These days, the daily flight from Moscow to New York City carries a few American families with Russian children—all with pasty complexions and brand new, ill fitting American clothing. Russian law allows foreign nationals to adopt Russian orphans. But there is a catch: in 1994, only children with birth defects and incurable medical conditions could be adopted. In some cases, the problems were minor and readily treatable, but some children are diagnosed with vague ailments, developmental delays” that are hard to quantify, though they do make the children available for adoption. Does the child truly have a problem, or are such developmental delays usual for a child raised in an orphanage? Perhaps the diagnosis a well-intentioned lie, in hopes that the child will have a far better life in the US than an orphan’s fate in today’s Russia. Or maybe it is a callous device used by local officials to keep the lucrative adoption business going.
Four-year-old Olya has lived in a Children's Home all her life. We learn that she was an “unplanned” child, and that she was placed in the Home at birth. Born prematurely, Olya has been diagnosed with a vague developmental disability. We watch her playing with the other children and meet her favorite caregiver, whom she calls “Grandma.” Though little Olya has no idea of the changes ahead, the adults around her are both happy and fearful. “We’ve never had a child go so far away,” says one caregiver. She turns to a group of children, tears streaming down her cheeks, “I’m crying from joy, children, I’m glad, really.”
Olya’s new parents Sam and Meredith arrive, excited and exhausted. Chelyabinsk is a remote place, and the two Californians stand out in their bright T-shirts and shorts. Olya is shy of these strange adults, and even a pretty new dress can’t quite draw her out. The adoption goes as planned, and we learn about the process: the donation made to the orphanage seems to end up in the pockets of local officials, and Sam and Meredith are sternly told that Olya’s original birth certificate will be destroyed. A new birth certificate is issued, and Sam and Meredith laugh: according to the document, they had a baby in Chelyabinsk four years ago.

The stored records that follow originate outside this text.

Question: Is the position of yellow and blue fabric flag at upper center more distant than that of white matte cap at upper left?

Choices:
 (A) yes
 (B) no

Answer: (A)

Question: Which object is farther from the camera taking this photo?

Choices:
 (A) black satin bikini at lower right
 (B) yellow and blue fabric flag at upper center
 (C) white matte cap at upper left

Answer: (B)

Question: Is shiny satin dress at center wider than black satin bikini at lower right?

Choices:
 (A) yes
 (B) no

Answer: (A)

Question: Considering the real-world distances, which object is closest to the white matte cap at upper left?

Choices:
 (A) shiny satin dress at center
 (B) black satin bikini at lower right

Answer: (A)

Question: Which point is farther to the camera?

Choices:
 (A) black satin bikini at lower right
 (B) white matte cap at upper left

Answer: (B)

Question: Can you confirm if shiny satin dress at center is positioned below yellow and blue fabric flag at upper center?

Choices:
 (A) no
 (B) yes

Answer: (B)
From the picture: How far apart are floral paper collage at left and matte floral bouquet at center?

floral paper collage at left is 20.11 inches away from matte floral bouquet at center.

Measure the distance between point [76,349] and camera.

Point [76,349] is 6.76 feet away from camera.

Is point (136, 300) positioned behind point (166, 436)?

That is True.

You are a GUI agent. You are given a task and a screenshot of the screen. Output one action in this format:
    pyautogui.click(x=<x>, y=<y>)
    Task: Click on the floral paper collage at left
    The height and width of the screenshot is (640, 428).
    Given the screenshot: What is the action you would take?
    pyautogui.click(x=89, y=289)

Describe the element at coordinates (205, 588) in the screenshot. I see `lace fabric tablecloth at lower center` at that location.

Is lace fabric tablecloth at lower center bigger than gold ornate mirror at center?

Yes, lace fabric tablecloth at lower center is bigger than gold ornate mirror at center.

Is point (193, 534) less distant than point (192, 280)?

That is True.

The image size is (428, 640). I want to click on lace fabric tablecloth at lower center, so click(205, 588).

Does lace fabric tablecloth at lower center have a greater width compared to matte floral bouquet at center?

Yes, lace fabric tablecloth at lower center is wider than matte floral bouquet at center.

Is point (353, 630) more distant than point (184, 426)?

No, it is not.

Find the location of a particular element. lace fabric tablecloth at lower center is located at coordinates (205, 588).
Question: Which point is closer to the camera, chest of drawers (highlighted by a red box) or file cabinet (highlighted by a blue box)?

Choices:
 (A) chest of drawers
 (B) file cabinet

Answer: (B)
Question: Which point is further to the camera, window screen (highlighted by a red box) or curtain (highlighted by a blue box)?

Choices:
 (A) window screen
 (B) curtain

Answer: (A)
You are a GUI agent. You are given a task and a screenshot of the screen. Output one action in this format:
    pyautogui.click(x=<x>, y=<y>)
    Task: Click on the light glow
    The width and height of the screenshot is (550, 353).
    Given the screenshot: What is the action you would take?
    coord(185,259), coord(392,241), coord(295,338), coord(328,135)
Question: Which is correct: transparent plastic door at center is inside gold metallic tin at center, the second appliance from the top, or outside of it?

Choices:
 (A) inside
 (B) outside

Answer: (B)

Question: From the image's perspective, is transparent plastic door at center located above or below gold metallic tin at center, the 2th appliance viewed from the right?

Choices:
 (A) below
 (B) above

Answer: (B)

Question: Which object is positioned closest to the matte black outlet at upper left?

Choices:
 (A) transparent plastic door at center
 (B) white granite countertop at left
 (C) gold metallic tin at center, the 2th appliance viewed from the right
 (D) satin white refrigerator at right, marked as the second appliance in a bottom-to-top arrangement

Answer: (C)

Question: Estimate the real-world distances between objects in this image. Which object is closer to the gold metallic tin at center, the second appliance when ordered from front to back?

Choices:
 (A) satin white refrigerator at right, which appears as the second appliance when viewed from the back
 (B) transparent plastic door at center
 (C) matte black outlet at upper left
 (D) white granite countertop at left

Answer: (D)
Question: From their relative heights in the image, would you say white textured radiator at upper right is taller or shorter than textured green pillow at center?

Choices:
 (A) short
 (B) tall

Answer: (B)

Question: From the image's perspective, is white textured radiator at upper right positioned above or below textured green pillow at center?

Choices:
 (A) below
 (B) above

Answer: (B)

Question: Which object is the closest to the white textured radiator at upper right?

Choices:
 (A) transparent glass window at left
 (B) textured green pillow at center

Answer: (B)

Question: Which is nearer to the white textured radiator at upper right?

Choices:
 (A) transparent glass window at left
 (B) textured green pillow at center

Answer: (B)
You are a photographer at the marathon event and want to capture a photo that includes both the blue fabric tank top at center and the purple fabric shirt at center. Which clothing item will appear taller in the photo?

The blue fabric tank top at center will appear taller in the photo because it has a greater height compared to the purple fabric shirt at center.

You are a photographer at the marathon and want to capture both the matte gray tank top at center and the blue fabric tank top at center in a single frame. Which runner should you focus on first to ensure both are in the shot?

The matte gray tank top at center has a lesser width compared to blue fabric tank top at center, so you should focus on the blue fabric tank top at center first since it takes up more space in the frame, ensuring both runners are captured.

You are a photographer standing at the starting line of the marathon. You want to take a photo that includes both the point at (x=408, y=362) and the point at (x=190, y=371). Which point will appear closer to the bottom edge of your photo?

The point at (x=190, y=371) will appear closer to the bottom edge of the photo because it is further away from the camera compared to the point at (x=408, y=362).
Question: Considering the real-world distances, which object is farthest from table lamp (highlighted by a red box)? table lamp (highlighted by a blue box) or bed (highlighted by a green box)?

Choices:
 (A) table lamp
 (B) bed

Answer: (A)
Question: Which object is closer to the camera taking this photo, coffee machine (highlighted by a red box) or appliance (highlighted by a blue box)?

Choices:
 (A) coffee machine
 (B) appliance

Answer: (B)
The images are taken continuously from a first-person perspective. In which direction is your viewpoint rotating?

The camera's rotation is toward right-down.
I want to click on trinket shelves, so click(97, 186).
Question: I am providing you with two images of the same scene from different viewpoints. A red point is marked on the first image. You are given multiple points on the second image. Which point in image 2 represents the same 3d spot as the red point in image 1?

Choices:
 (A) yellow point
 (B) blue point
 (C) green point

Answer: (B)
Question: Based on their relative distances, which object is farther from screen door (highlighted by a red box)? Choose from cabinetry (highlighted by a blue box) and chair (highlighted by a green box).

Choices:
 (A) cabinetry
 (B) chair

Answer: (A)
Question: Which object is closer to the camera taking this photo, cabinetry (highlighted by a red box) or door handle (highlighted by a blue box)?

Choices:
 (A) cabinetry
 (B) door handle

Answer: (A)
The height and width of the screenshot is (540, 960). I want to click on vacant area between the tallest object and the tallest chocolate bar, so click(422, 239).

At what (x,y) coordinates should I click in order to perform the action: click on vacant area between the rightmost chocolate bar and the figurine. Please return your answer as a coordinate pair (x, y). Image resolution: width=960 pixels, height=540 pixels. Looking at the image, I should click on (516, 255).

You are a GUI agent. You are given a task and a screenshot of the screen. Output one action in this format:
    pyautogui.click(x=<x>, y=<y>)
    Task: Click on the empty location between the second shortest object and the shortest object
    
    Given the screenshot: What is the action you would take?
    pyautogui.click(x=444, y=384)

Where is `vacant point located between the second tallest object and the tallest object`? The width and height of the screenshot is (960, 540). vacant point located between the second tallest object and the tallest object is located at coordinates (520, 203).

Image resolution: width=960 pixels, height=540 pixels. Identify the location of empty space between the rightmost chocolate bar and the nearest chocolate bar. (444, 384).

The day comes for Olya to leave with her new family, and Sam, all but crying himself, carries a tearful Olya out to a waiting car. Her playmates and caregivers wave good-bye from the windows of the Children’s Home. A year later, we visit Olya’s birthday party in California. Does she have a developmental disability? Her mom thinks not: “Most of the time these kids are given labels just to get them out of the country.” Olya's dad agrees: “She was just a shy, quiet child. And I thought, ‘Gee, we'd love to have a quiet child.’ So we got another one that loves to talk!”